America’s problem with affordable housing — a concern long associated with big cities — has expanded to rural counties.
A new report from Stateline demonstrates the shortage of affordable housing is a dire and growing concern for rural communities — counties that do not contain a town of more than 10,000 residents.
“Nearly one-fourth of the nation’s most rural counties have seen a sizeable increase this decade in the number households spending at least half their income on housing, a category the federal government calls “severely cost-burdened,” reports Stateline.
The outsize impact of small changes
Rural housing markets — by function of their size — are very sensitive to change. Housing opportunities in these communities can be impacted by lingering effects of the Great Recession or, in other instances, more recent economic revitalization.
“It only takes a small change to have an effect on rural communities,” says Corianne Scally, an expert on affordable housing and community development at the Urban Institute.
An entire community might struggle after a manufacturing plant closes and an oversized portion of the population loses their paychecks.
In other communities, sudden, new demands for labor can cause an influx of housing demand that triggers a rent spike.
“Sometimes all it takes is just one new facility in one of these communities,” says Scally. “All of a sudden you need more labor on hand to start up that plant, you’re stretching the ability of the rental housing base to accommodate new people and you see prices increase.”
West Texas cities Midland and Odessa say the largest year-over-year rent increases in the country in 2018, reports the Houston Chronicle. Average rent prices jumped 31.9 percent and 30 percent, respectively. Growing job opportunities at oil and gas companies in west Texas are driving the rapid increases.
“Cost-burdened” in cities, suburbs and rural communities alike
According to the Housing Assistance Council, a national nonprofit focused on developing affordable housing options, roughly 47 percent of renters in rural areas are “cost-burdened,” meaning they spend a third or more of their income on rent. The percentage of cost-burdened urban renters is an only slightly higher 51.1 percent.
“Cost-burden rates are higher in urban areas mostly because wealthier families are willing to spend more on housing,” says John Cromartie, a housing research expert for the U.S. Department of Agriculture (USDA). “If you compare the burdens of renters making under $20,000 in both urban and rural areas, the rates are pretty much the same.”

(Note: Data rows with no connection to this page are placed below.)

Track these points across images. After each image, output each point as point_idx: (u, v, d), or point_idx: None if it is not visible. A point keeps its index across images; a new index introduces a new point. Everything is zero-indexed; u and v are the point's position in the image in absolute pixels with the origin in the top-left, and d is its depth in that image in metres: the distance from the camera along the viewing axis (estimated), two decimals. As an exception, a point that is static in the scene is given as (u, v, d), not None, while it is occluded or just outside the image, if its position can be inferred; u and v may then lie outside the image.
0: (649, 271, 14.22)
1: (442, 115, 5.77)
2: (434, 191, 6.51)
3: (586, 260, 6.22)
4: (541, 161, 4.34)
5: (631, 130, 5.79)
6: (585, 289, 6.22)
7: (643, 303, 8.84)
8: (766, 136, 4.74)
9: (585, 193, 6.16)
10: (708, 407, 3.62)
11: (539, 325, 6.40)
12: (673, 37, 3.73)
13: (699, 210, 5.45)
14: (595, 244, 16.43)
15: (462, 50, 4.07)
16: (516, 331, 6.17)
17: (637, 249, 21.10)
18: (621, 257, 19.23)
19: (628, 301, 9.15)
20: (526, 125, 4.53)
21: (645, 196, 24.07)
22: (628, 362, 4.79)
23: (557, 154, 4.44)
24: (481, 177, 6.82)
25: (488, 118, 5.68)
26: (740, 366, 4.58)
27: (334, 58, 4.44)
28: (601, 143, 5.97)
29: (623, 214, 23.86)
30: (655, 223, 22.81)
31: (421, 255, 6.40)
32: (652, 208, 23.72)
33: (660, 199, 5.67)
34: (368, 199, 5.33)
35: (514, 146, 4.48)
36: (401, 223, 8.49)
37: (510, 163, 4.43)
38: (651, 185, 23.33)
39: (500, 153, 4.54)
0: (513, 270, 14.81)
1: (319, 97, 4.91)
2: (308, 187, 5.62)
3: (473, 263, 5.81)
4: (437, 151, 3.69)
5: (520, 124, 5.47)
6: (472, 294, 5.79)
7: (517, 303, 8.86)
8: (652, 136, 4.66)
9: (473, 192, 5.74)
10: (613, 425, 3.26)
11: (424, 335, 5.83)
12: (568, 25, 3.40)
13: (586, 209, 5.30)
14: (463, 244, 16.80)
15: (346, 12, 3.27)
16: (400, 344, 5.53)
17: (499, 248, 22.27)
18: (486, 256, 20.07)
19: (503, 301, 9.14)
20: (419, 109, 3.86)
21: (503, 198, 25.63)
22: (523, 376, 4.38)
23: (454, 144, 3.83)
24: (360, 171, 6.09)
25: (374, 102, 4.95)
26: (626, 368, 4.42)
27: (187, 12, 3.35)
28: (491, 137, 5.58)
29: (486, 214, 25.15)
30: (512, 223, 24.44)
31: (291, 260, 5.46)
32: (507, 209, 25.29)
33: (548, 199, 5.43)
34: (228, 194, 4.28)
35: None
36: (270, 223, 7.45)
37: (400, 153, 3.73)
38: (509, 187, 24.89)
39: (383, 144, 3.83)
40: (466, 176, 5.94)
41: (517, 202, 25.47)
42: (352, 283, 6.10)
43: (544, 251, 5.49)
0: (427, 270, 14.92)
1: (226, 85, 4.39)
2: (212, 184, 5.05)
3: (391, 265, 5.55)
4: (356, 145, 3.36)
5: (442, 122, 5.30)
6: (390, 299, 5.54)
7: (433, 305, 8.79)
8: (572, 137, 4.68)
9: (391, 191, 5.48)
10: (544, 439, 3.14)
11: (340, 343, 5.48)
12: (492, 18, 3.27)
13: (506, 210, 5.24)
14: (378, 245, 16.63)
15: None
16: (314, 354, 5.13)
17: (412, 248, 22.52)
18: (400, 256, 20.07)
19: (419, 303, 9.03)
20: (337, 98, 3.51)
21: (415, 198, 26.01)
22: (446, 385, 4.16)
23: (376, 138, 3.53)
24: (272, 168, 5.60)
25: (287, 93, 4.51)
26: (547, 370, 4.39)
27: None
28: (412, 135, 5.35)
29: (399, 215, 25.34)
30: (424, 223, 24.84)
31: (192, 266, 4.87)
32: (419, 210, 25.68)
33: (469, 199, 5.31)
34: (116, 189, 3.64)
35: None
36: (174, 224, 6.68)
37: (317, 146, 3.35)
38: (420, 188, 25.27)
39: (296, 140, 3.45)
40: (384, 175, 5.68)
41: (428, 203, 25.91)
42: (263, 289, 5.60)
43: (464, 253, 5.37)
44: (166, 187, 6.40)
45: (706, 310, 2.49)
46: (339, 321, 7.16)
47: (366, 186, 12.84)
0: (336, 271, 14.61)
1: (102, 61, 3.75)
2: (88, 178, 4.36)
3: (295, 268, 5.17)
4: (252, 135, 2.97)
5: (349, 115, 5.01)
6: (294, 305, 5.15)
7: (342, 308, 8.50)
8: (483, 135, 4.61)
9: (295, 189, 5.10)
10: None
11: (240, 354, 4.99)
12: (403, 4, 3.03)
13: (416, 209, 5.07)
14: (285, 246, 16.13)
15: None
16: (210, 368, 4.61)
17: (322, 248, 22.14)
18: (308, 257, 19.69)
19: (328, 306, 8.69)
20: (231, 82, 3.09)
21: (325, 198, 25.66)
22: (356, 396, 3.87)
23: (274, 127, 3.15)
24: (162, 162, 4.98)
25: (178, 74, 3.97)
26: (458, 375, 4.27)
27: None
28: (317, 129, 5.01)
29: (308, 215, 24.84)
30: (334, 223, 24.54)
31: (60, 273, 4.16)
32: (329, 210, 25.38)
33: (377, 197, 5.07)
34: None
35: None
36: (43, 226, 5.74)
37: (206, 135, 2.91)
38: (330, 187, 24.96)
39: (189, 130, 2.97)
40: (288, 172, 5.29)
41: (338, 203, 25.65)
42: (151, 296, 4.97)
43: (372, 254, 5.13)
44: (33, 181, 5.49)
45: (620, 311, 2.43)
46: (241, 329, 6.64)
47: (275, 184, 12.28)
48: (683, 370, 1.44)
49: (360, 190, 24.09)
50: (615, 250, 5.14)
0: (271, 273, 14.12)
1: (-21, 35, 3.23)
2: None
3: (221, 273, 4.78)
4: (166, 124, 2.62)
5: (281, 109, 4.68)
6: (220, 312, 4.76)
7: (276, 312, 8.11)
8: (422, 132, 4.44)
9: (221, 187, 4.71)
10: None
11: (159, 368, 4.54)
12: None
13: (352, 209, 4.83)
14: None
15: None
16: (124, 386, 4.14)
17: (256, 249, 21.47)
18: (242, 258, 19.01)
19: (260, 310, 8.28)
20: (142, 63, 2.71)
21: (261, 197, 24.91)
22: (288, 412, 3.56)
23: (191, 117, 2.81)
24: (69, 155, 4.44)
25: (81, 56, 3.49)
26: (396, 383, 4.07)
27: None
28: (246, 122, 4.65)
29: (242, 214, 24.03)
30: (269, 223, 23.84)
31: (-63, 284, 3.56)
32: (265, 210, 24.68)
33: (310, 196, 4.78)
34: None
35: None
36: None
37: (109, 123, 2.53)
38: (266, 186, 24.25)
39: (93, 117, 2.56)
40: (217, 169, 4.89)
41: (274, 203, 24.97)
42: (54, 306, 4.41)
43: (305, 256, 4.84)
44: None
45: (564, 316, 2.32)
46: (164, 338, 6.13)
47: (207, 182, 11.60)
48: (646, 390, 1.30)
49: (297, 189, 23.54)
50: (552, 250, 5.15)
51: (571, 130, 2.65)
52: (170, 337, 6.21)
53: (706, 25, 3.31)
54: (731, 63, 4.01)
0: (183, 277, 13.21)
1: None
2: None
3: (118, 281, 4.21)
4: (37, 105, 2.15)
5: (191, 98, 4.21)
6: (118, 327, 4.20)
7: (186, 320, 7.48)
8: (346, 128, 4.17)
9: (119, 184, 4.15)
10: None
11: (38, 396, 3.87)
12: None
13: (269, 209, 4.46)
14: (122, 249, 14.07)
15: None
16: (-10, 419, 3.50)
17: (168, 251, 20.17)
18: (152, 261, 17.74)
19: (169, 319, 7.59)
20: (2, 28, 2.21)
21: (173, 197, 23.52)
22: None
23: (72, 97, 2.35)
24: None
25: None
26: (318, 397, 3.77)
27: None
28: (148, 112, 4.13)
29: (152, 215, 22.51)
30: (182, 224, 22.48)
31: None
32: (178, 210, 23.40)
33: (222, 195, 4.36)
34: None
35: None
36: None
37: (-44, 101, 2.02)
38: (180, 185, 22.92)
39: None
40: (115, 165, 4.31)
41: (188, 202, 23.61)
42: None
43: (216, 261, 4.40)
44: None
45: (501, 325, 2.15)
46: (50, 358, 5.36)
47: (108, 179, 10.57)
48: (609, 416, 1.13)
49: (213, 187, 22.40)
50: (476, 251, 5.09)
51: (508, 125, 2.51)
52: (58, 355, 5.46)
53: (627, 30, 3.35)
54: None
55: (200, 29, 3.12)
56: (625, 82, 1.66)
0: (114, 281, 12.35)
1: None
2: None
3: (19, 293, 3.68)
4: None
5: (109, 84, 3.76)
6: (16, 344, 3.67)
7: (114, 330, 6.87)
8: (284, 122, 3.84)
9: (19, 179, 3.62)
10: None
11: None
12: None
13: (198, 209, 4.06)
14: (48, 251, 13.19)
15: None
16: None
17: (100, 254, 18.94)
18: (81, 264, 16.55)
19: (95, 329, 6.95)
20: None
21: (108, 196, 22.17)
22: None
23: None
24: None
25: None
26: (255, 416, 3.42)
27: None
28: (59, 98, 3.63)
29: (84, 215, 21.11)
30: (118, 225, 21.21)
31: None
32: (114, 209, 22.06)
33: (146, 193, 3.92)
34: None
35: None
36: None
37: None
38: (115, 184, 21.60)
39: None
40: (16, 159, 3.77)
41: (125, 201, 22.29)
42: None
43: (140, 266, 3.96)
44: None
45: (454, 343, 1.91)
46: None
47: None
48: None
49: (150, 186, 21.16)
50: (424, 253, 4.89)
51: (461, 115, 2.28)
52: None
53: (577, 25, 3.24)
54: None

Though rural areas tend to have an excess of space and relatively inexpensive costs of living. HAC reports, as of 2016, there were 6.6 million rural rental units. Just under 82% percent of them cost less then $1,000 a month.
Still, in areas with low, and often stagnant incomes, even these homes remain out of reach. Federal policies limiting the construction of new affordable housing compound the problem.
A crisis with no obvious solutions
The size and density of rural communities requires different affordable housing solutions than the urban areas.
“Size works against the idea of scaling up housing solutions,” explains Scally.
The implementation of large apartment complexes works against the inherent sprawl of rural communities.
Meanwhile, federal investments in affordable housing construction focus on suburban and urban areas areas at the expense of rural ones.
Programs like the Mortgage Interest Tax Deduction do far less benefit rural communities. The program cost the government $72.8 billion in 2018 and could be considered the nation’s biggest affordable housing investment. But, due to lower housing values, a proportionally small amount flowed to rural communities.
Additionally, one of the nation’s most successful rural-housing programs will lapse without federal action. Section 515 is a 1963 USDA program that subsidizes construction and affordable prices for rural rental housing.
The program provides financial support to landlords until the mortgage is paid off, typically on a 30 year timeline. After this, landlords are free to raise rent prices to match the market.
Section 515 fostered construction of 28,000 properties since its inception. However, the USDA program has not direct-financed any new rental housing in years. Meanwhile, properties are aging out of their affordability provisions, a loss that will continue to accelerate as more units reach their 30th birthday.
Lipsetz and other experts testified at a House hearing committee on April 2 to encourage action to save this program.